Je vous remercie, madame la secrétaire d'État, de répondre à ces nombreuses attentes de mon territoire par des actes forts car la situation à la frontière, à l'hôtel de police de Perpignan et au CRA, nous presse.

Mme la présidente. La parole est à Mme la secrétaire d'État chargée de la citoyenneté.

Mme Sonia Backès, secrétaire d'État chargée de la citoyenneté. Nous avons entrepris un renforcement exceptionnel des moyens des forces de l'ordre dans les Pyrénées-Orientales comme partout en France. La circonscription de police de Perpignan dispose désormais d'un effectif de 250 gradés et gardiens de la paix, alors qu'il était de 215 fin 2016. S'y ajoutent trente policiers adjoints. Dans l'ensemble du département, la police nationale s'appuie sur 1 011 agents alors que cet effectif était de 930 fin 2016. Par ailleurs, Perpignan a bénéficié à plusieurs reprises, en 2022, du renfort de forces mobiles et dispose depuis septembre d'une unité de force mobile en sécurisation.

En ce qui concerne le trafic de stupéfiants, au niveau départemental, le nombre d'opérations de démantèlement de points de deal est passé de 114 en 2021 à 392 en 2022. Quatre cent quatre-vingt-dix trafiquants ont été mis en cause, soit une hausse de près de 35 % par rapport à 2021. Pour assécher les points de deal, notre ligne de conduite est claire : harceler les clients grâce au dispositif de l'amende forfaitaire délictuelle : 908 ont été dressées en 2022, soit une hausse de près de 20 %.

Pour ce qui est de l'immigration irrégulière, la récente création d'un nouvel office central spécialisé et les crédits de la loi d’orientation et de programmation du ministère de l’intérieur (Lopmi) vont permettre d'accroître les capacités de rétention.
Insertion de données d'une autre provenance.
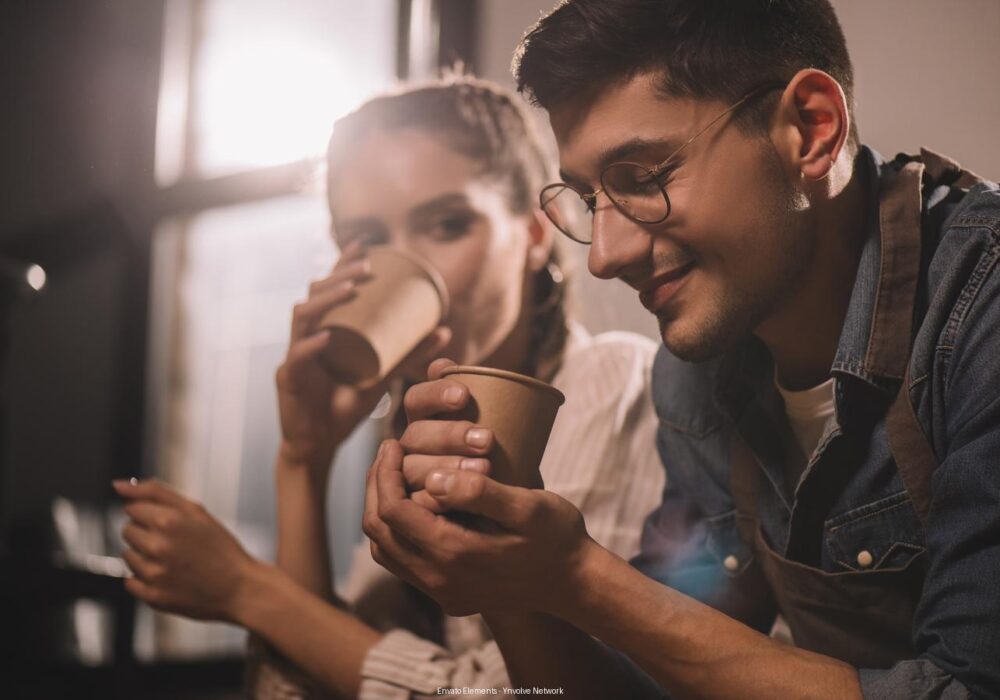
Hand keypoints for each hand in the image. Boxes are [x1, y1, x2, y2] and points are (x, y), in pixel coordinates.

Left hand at [113, 479, 256, 621]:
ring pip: (127, 556)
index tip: (171, 523)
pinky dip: (145, 578)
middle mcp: (157, 547)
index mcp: (168, 521)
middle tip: (174, 542)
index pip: (132, 508)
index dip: (152, 513)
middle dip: (145, 533)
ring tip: (173, 560)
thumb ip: (154, 492)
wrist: (240, 587)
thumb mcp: (195, 511)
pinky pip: (130, 581)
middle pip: (126, 531)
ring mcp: (154, 574)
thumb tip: (117, 485)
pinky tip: (169, 577)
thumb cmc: (219, 546)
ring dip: (144, 556)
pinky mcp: (152, 597)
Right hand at [276, 241, 449, 472]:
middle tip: (365, 266)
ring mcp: (294, 357)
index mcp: (325, 330)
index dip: (343, 263)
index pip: (330, 289)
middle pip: (314, 295)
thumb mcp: (384, 376)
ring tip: (350, 290)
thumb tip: (445, 329)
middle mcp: (306, 337)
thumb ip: (410, 354)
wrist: (320, 445)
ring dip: (325, 300)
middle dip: (338, 275)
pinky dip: (310, 346)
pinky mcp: (288, 381)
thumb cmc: (346, 407)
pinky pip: (296, 359)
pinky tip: (327, 336)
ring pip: (302, 318)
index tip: (366, 244)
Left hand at [361, 440, 594, 616]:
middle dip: (376, 488)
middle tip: (387, 454)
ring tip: (393, 475)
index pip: (393, 511)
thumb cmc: (557, 537)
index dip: (385, 473)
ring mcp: (442, 592)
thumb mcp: (529, 507)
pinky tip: (414, 504)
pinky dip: (397, 531)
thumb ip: (480, 492)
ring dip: (383, 510)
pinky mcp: (448, 596)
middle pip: (379, 532)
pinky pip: (404, 564)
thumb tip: (432, 479)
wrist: (575, 584)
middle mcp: (440, 580)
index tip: (393, 444)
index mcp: (454, 553)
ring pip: (385, 551)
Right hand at [397, 358, 496, 510]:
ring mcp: (413, 478)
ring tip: (485, 469)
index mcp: (428, 419)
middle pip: (415, 434)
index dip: (435, 394)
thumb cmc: (511, 460)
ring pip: (411, 469)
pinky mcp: (418, 510)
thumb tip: (443, 363)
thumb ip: (481, 398)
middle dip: (449, 434)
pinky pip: (412, 506)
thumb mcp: (507, 430)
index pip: (418, 400)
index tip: (464, 395)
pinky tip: (452, 503)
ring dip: (444, 467)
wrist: (522, 509)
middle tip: (487, 439)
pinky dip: (430, 500)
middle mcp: (416, 447)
Quant au projet de loi que vous évoquez, il va concrétiser notre intransigeance face aux étrangers délinquants mais aussi notre volonté d'améliorer l'intégration.

J'en viens au CRA de Perpignan : priorité a été donnée à des travaux destinés à améliorer ses capacités et sa sécurisation.

En outre, dans votre département, la police aux frontières dispose de 265 gradés et gardiens de la paix, contre 242 en 2017, auxquels s'ajoutent trente-cinq policiers adjoints. Tous corps confondus, ce sont donc 347 agents qui travaillent à la PAF.

Enfin, concernant le projet d'extension de l'hôtel de police de Perpignan, je remercie la mairie d'avoir proposé de céder un terrain pour 1 euro symbolique. Le sujet est encore à l'étude, mais nous y serons attentifs, car il y va des conditions de travail des policiers et d'accueil des victimes.